Prime Minister Boris Johnson last week put the R – and the task of keeping it below 1 and preventing another surge in infections – at the heart of Britain’s virus battle.
It was believed to be just below 4 at the start of the UK’s rampant epidemic but Professor Edmunds now predicts it is between 0.75 and 1, meaning that, if it can be kept below 1, the outbreak will burn itself out.
The chief statistician at the Office for National Statistics said in today’s Downing Street briefing that both the R and the number of infectious people must come down together.
Professor Sir Ian Diamond said he ‘would not demur’ from the estimate that the R had gone up in recent weeks.
He said: ‘It is important to recognise that the R number itself is only relevant if you look also at the context of the prevalence.
‘I think we need to look at the two together to properly understand where we are… we need certainly to get on top of the epidemic in care homes and in hospitals.’
He said that, if the R was 1, the number of cases would flatline because no more than one person would catch the virus at a time but the number would also not decline.
Dominic Raab added that ‘overall, the R is down’, and said controlling infection rates in hospitals and care homes was now the Government’s ‘top focus’.
Despite the R rate being high in hospitals and care homes, which are higher risk areas, it is believed to be very low in the community because people are no longer having regular face-to-face contact with others.
Professor Edmunds told the science committee that, a couple of weeks ago he would have said the R in the community was between 0.6 and 0.8.
But because of higher infection rates in medical facilities, he said, the overall estimate now stood at close to 1.

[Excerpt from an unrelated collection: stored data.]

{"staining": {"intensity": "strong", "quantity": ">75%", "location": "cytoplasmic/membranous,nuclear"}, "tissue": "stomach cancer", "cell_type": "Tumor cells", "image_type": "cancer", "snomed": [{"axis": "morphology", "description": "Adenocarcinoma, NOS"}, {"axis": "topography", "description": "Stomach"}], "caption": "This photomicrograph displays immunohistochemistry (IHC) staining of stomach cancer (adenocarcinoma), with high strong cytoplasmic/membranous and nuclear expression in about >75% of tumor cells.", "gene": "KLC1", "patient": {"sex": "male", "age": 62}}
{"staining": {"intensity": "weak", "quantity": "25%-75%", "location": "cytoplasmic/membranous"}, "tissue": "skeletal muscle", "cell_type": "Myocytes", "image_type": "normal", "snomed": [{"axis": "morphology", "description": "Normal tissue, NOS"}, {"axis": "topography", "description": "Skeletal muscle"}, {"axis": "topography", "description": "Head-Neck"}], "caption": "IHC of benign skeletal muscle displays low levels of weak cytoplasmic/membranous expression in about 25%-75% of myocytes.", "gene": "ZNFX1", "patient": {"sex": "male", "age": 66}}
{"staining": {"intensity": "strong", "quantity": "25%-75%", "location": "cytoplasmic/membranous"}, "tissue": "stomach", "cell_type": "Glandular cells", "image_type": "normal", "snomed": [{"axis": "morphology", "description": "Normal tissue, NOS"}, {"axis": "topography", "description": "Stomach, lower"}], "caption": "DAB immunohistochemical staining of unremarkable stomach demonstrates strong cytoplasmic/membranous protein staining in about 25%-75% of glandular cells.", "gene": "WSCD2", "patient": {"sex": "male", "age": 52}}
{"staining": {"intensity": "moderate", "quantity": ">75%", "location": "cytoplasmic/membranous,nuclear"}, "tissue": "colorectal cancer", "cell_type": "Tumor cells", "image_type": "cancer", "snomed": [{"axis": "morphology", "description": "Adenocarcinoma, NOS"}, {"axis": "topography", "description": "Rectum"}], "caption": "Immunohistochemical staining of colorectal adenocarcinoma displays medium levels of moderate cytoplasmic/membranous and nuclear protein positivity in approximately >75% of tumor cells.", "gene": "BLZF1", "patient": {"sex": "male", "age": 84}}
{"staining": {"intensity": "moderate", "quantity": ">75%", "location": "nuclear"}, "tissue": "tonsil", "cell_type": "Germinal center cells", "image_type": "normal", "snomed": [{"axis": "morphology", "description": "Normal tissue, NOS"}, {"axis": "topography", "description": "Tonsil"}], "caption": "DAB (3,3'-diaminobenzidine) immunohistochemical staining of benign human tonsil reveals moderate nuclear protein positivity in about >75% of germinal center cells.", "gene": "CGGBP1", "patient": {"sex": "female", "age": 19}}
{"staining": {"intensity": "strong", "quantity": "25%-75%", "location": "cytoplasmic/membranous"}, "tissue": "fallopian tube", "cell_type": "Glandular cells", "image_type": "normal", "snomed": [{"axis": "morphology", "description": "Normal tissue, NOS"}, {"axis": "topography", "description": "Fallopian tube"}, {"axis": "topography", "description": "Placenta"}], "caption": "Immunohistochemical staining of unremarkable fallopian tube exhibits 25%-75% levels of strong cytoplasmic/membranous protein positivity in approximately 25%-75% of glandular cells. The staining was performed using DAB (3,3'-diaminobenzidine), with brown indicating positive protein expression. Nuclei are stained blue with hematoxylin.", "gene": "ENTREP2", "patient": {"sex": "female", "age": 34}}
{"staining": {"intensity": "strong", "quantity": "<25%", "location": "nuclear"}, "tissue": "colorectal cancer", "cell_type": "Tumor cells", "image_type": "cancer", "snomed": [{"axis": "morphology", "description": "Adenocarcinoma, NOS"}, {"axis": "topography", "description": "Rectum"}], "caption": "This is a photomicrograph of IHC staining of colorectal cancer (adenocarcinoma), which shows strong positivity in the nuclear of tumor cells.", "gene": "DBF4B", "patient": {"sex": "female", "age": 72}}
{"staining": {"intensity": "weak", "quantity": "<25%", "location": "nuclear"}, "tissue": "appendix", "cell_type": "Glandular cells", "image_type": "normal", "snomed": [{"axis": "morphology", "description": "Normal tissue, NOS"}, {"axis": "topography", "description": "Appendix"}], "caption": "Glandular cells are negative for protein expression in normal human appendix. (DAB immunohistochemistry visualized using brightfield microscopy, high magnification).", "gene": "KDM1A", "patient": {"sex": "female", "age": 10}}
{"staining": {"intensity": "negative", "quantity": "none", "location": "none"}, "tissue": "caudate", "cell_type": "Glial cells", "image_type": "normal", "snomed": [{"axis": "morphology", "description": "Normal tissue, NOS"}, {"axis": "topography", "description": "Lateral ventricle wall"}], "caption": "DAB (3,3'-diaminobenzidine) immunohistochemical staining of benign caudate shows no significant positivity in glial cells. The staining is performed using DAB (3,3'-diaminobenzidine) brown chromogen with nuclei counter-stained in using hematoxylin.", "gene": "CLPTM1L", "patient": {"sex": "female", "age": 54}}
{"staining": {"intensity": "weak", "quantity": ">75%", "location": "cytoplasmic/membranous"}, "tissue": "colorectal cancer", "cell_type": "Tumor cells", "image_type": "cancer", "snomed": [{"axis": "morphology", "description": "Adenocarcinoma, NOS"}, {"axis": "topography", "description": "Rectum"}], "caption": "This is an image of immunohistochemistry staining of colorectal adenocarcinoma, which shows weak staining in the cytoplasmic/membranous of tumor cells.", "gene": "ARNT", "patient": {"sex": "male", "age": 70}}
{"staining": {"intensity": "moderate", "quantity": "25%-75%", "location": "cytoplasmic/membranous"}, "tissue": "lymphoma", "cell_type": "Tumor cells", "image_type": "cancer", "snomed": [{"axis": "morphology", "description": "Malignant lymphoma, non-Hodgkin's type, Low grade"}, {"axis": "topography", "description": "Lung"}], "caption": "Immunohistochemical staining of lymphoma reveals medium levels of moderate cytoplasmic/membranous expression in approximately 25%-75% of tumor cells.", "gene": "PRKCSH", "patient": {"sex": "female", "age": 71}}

‘It’s a big problem that we have in hospitals and care homes,’ he said.
‘I think what’s happened is that the community epidemic has come down and that epidemic is now being concentrated in these settings.’
And Professor Edmunds added: ‘Our data are really not really good enough to give us any certainty about what the reproduction number really is in hospitals and it’s probably variable between one hospital and another, and care homes is even worse.’
Professor Diamond said it was important to look at excess mortality during the coronavirus outbreak.
He added: ‘When we look normally at excess deaths, we see the highest excess deaths right in the heart of winter, in the heart of what is often called the flu season.
‘To see them in the middle of a sunny April is absolutely sobering.’
Professor Edmunds’s comments come after a study from the University of East Anglia suggested that not all social distancing measures were equal when it came to slashing coronavirus infections.
The paper, which studied data and restrictions in 30 countries around the world, suggested that a full-blown lockdown may not have been necessary.
One of the scientists involved in the research, Dr Julii Brainard, said they found clear distinctions between which measures were more effective.
‘We found that three of the control measures were especially effective and the other two were not,’ she told BBC Radio 4 this morning.
‘It pains me to say this because I have kids that I’d like to get back into education, but closing schools was the most effective single measure, followed by mass gatherings.
‘[This was] followed by what were defined… as the initial business closures. So that was the point when, in the UK for instance, they closed gyms and clubs.
‘Adding very little additional effect was the stay-at-home measure, surprisingly, and the additional business closures.’